What the exercise asks:
The answer should reproduce every entry exactly and contain no images.

Source material:
::::

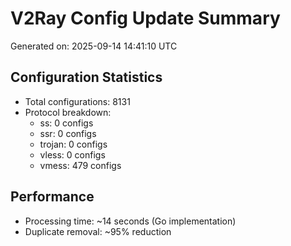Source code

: # V2Ray Config Update Summary
Generated on: 2025-09-14 14:41:10 UTC

## Configuration Statistics
- Total configurations: 8131
- Protocol breakdown:
  - ss: 0 configs
  - ssr: 0 configs
  - trojan: 0 configs
  - vless: 0 configs
  - vmess: 479 configs

## Performance
- Processing time: ~14 seconds (Go implementation)
- Duplicate removal: ~95% reduction
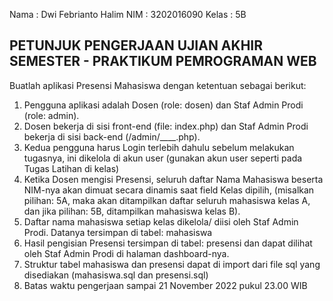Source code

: Nama    : Dwi Febrianto Halim
NIM     : 3202016090
Kelas   : 5B

PETUNJUK PENGERJAAN UJIAN AKHIR SEMESTER - PRAKTIKUM PEMROGRAMAN WEB
--------------------------------------------------------------------

Buatlah aplikasi Presensi Mahasiswa dengan ketentuan sebagai berikut:
1. Pengguna aplikasi adalah Dosen (role: dosen) dan Staf Admin Prodi (role: admin). 
2. Dosen bekerja di sisi front-end (file: index.php) dan Staf Admin Prodi bekerja di sisi back-end (/admin/____.php). 
3. Kedua pengguna harus Login terlebih dahulu sebelum melakukan tugasnya, ini dikelola di akun user (gunakan akun user seperti pada Tugas Latihan di kelas)
4. Ketika Dosen mengisi Presensi, seluruh daftar Nama Mahasiswa beserta NIM-nya akan dimuat secara dinamis saat field Kelas dipilih, (misalkan pilihan: 5A, maka akan ditampilkan daftar seluruh mahasiswa kelas A, dan jika pilihan: 5B, ditampilkan mahasiswa kelas B).
5. Daftar nama mahasiswa setiap kelas dikelola/ diisi oleh Staf Admin Prodi. Datanya tersimpan di tabel: mahasiswa
6. Hasil pengisian Presensi tersimpan di tabel: presensi dan dapat dilihat oleh Staf Admin Prodi di halaman dashboard-nya.
7. Struktur tabel mahasiswa dan presensi dapat di import dari file sql yang disediakan (mahasiswa.sql dan presensi.sql)
8. Batas waktu pengerjaan sampai 21 November 2022 pukul 23.00 WIB
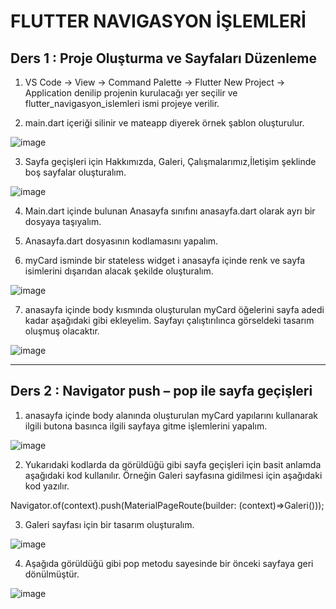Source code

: # FLUTTER NAVIGASYON İŞLEMLERİ


## Ders 1 : Proje Oluşturma ve Sayfaları Düzenleme

1.	VS Code -> View -> Command Palette -> Flutter New Project -> Application denilip projenin kurulacağı yer seçilir
ve flutter_navigasyon_islemleri ismi projeye verilir.

2.	main.dart içeriği silinir ve mateapp diyerek örnek şablon oluşturulur.

![image](https://github.com/akkayasoft/flutter_navigasyon_islemleri/assets/133866777/6f2c22a3-440e-4471-bfff-5cf7af1b4ad8)


3.	Sayfa geçişleri için Hakkımızda, Galeri, Çalışmalarımız,İletişim şeklinde boş sayfalar oluşturalım.


![image](https://github.com/akkayasoft/flutter_navigasyon_islemleri/assets/133866777/de8540b4-7f2a-4c3a-b81e-5460250d21ef)


4.	Main.dart içinde bulunan Anasayfa sınıfını anasayfa.dart olarak ayrı bir dosyaya taşıyalım.
   

5.	Anasayfa.dart dosyasının kodlamasını yapalım.
   

6.	myCard isminde bir stateless widget i anasayfa içinde renk ve sayfa isimlerini dışarıdan alacak şekilde oluşturalım.

![image](https://github.com/akkayasoft/flutter_navigasyon_islemleri/assets/133866777/1d6636c6-9287-4565-a28a-54fe5628115f)


7.	anasayfa içinde body kısmında oluşturulan myCard öğelerini sayfa adedi kadar aşağıdaki gibi ekleyelim. 
Sayfayı çalıştırılınca görseldeki tasarım oluşmuş olacaktır.

![image](https://github.com/akkayasoft/flutter_navigasyon_islemleri/assets/133866777/3c2182e6-3e67-419f-8dc1-446ef33f51be)


**************************************************************************************************************************

## Ders 2 : Navigator push – pop ile sayfa geçişleri

1.	anasayfa içinde body alanında oluşturulan myCard yapılarını kullanarak ilgili
butona basınca ilgili sayfaya gitme işlemlerini yapalım.

![image](https://github.com/akkayasoft/flutter_navigasyon_islemleri/assets/133866777/e51bf0bb-8c6f-45ea-a476-202e41c6feda)

2.	Yukarıdaki kodlarda da görüldüğü gibi sayfa geçişleri için basit anlamda aşağıdaki kod kullanılır.
Örneğin Galeri sayfasına gidilmesi için aşağıdaki kod yazılır.

Navigator.of(context).push(MaterialPageRoute(builder: (context)=>Galeri()));

3.	Galeri sayfası için bir tasarım oluşturalım.



![image](https://github.com/akkayasoft/flutter_navigasyon_islemleri/assets/133866777/40191606-9903-4fea-889a-8cc82bc48294)

4.	Aşağıda görüldüğü gibi pop metodu sayesinde bir önceki sayfaya geri dönülmüştür.



![image](https://github.com/akkayasoft/flutter_navigasyon_islemleri/assets/133866777/3706eaa3-c93e-436c-8421-4c6f0ae1a788)







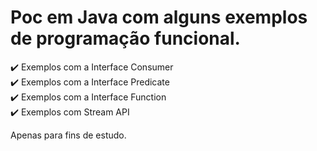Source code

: # Poc em Java com alguns exemplos de programação funcional.

 ✔️ Exemplos com a Interface Consumer  
 ✔️ Exemplos com a Interface Predicate  
 ✔️ Exemplos com a Interface Function  
 ✔️ Exemplos com Stream API
 
 Apenas para fins de estudo.
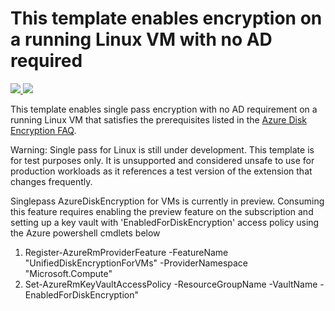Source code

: # This template enables encryption on a running Linux VM with no AD required

<a href="https://portal.azure.com/#create/Microsoft.Template/uri/https%3A%2F%2Fraw.githubusercontent.com%2Fejarvi%2Fazure-quickstart-templates%2Fejarvi-singlepass%2F201-encrypt-running-linux-vm-singlepass%2Fazuredeploy.json" target="_blank">
    <img src="http://azuredeploy.net/deploybutton.png"/>
</a>
<a href="http://armviz.io/#/?load=https%3A%2F%2Fraw.githubusercontent.com%2Fejarvi%2Fazure-quickstart-templates%2Fejarvi-singlepass%2F201-encrypt-running-linux-vm-singlepass%2Fazuredeploy.json" target="_blank">
    <img src="http://armviz.io/visualizebutton.png"/>
</a>

This template enables single pass encryption with no AD requirement on a running Linux VM that satisfies the prerequisites listed in the [Azure Disk Encryption FAQ](https://docs.microsoft.com/en-us/azure/security/azure-security-disk-encryption-faq).

Warning:  Single pass for Linux is still under development.  This template is for test purposes only.  It is unsupported and considered unsafe to use for production workloads as it references a test version of the extension that changes frequently.  

Singlepass AzureDiskEncryption for VMs is currently in preview. Consuming this feature requires enabling the preview feature on the subscription and setting up a key vault with 'EnabledForDiskEncryption' access policy using the Azure powershell cmdlets below 
1. Register-AzureRmProviderFeature -FeatureName "UnifiedDiskEncryptionForVMs" -ProviderNamespace "Microsoft.Compute"
2. Set-AzureRmKeyVaultAccessPolicy -ResourceGroupName <rgName> -VaultName <vaultName> -EnabledForDiskEncryption"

::::

Reply to the task:
Source code

: # V2Ray Config Update Summary
Generated on: 2025-09-14 14:41:10 UTC

## Configuration Statistics
- Total configurations: 8131
- Protocol breakdown:
  - ss: 0 configs
  - ssr: 0 configs
  - trojan: 0 configs
  - vless: 0 configs
  - vmess: 479 configs

## Performance
- Processing time: ~14 seconds (Go implementation)
- Duplicate removal: ~95% reduction
Source code

: Nama    : Dwi Febrianto Halim
NIM     : 3202016090
Kelas   : 5B

PETUNJUK PENGERJAAN UJIAN AKHIR SEMESTER - PRAKTIKUM PEMROGRAMAN WEB
--------------------------------------------------------------------

Buatlah aplikasi Presensi Mahasiswa dengan ketentuan sebagai berikut:
1. Pengguna aplikasi adalah Dosen (role: dosen) dan Staf Admin Prodi (role: admin). 
2. Dosen bekerja di sisi front-end (file: index.php) dan Staf Admin Prodi bekerja di sisi back-end (/admin/____.php). 
3. Kedua pengguna harus Login terlebih dahulu sebelum melakukan tugasnya, ini dikelola di akun user (gunakan akun user seperti pada Tugas Latihan di kelas)
4. Ketika Dosen mengisi Presensi, seluruh daftar Nama Mahasiswa beserta NIM-nya akan dimuat secara dinamis saat field Kelas dipilih, (misalkan pilihan: 5A, maka akan ditampilkan daftar seluruh mahasiswa kelas A, dan jika pilihan: 5B, ditampilkan mahasiswa kelas B).
5. Daftar nama mahasiswa setiap kelas dikelola/ diisi oleh Staf Admin Prodi. Datanya tersimpan di tabel: mahasiswa
6. Hasil pengisian Presensi tersimpan di tabel: presensi dan dapat dilihat oleh Staf Admin Prodi di halaman dashboard-nya.
7. Struktur tabel mahasiswa dan presensi dapat di import dari file sql yang disediakan (mahasiswa.sql dan presensi.sql)
8. Batas waktu pengerjaan sampai 21 November 2022 pukul 23.00 WIB
Source code

: # FLUTTER NAVIGASYON İŞLEMLERİ


## Ders 1 : Proje Oluşturma ve Sayfaları Düzenleme

1.	VS Code -> View -> Command Palette -> Flutter New Project -> Application denilip projenin kurulacağı yer seçilir
ve flutter_navigasyon_islemleri ismi projeye verilir.

2.	main.dart içeriği silinir ve mateapp diyerek örnek şablon oluşturulur.

![image](https://github.com/akkayasoft/flutter_navigasyon_islemleri/assets/133866777/6f2c22a3-440e-4471-bfff-5cf7af1b4ad8)


3.	Sayfa geçişleri için Hakkımızda, Galeri, Çalışmalarımız,İletişim şeklinde boş sayfalar oluşturalım.


![image](https://github.com/akkayasoft/flutter_navigasyon_islemleri/assets/133866777/de8540b4-7f2a-4c3a-b81e-5460250d21ef)


4.	Main.dart içinde bulunan Anasayfa sınıfını anasayfa.dart olarak ayrı bir dosyaya taşıyalım.
   

5.	Anasayfa.dart dosyasının kodlamasını yapalım.
   

6.	myCard isminde bir stateless widget i anasayfa içinde renk ve sayfa isimlerini dışarıdan alacak şekilde oluşturalım.

![image](https://github.com/akkayasoft/flutter_navigasyon_islemleri/assets/133866777/1d6636c6-9287-4565-a28a-54fe5628115f)


7.	anasayfa içinde body kısmında oluşturulan myCard öğelerini sayfa adedi kadar aşağıdaki gibi ekleyelim. 
Sayfayı çalıştırılınca görseldeki tasarım oluşmuş olacaktır.

![image](https://github.com/akkayasoft/flutter_navigasyon_islemleri/assets/133866777/3c2182e6-3e67-419f-8dc1-446ef33f51be)


**************************************************************************************************************************

## Ders 2 : Navigator push – pop ile sayfa geçişleri

1.	anasayfa içinde body alanında oluşturulan myCard yapılarını kullanarak ilgili
butona basınca ilgili sayfaya gitme işlemlerini yapalım.

![image](https://github.com/akkayasoft/flutter_navigasyon_islemleri/assets/133866777/e51bf0bb-8c6f-45ea-a476-202e41c6feda)

2.	Yukarıdaki kodlarda da görüldüğü gibi sayfa geçişleri için basit anlamda aşağıdaki kod kullanılır.
Örneğin Galeri sayfasına gidilmesi için aşağıdaki kod yazılır.

Navigator.of(context).push(MaterialPageRoute(builder: (context)=>Galeri()));

3.	Galeri sayfası için bir tasarım oluşturalım.



![image](https://github.com/akkayasoft/flutter_navigasyon_islemleri/assets/133866777/40191606-9903-4fea-889a-8cc82bc48294)

4.	Aşağıda görüldüğü gibi pop metodu sayesinde bir önceki sayfaya geri dönülmüştür.



![image](https://github.com/akkayasoft/flutter_navigasyon_islemleri/assets/133866777/3706eaa3-c93e-436c-8421-4c6f0ae1a788)







Source code

: # Poc em Java com alguns exemplos de programação funcional.

 ✔️ Exemplos com a Interface Consumer  
 ✔️ Exemplos com a Interface Predicate  
 ✔️ Exemplos com a Interface Function  
 ✔️ Exemplos com Stream API
 
 Apenas para fins de estudo.
Source code

: # This template enables encryption on a running Linux VM with no AD required

<a href="https://portal.azure.com/#create/Microsoft.Template/uri/https%3A%2F%2Fraw.githubusercontent.com%2Fejarvi%2Fazure-quickstart-templates%2Fejarvi-singlepass%2F201-encrypt-running-linux-vm-singlepass%2Fazuredeploy.json" target="_blank">
    <img src="http://azuredeploy.net/deploybutton.png"/>
</a>
<a href="http://armviz.io/#/?load=https%3A%2F%2Fraw.githubusercontent.com%2Fejarvi%2Fazure-quickstart-templates%2Fejarvi-singlepass%2F201-encrypt-running-linux-vm-singlepass%2Fazuredeploy.json" target="_blank">
    <img src="http://armviz.io/visualizebutton.png"/>
</a>

This template enables single pass encryption with no AD requirement on a running Linux VM that satisfies the prerequisites listed in the [Azure Disk Encryption FAQ](https://docs.microsoft.com/en-us/azure/security/azure-security-disk-encryption-faq).

Warning:  Single pass for Linux is still under development.  This template is for test purposes only.  It is unsupported and considered unsafe to use for production workloads as it references a test version of the extension that changes frequently.  

Singlepass AzureDiskEncryption for VMs is currently in preview. Consuming this feature requires enabling the preview feature on the subscription and setting up a key vault with 'EnabledForDiskEncryption' access policy using the Azure powershell cmdlets below 
1. Register-AzureRmProviderFeature -FeatureName "UnifiedDiskEncryptionForVMs" -ProviderNamespace "Microsoft.Compute"
2. Set-AzureRmKeyVaultAccessPolicy -ResourceGroupName <rgName> -VaultName <vaultName> -EnabledForDiskEncryption"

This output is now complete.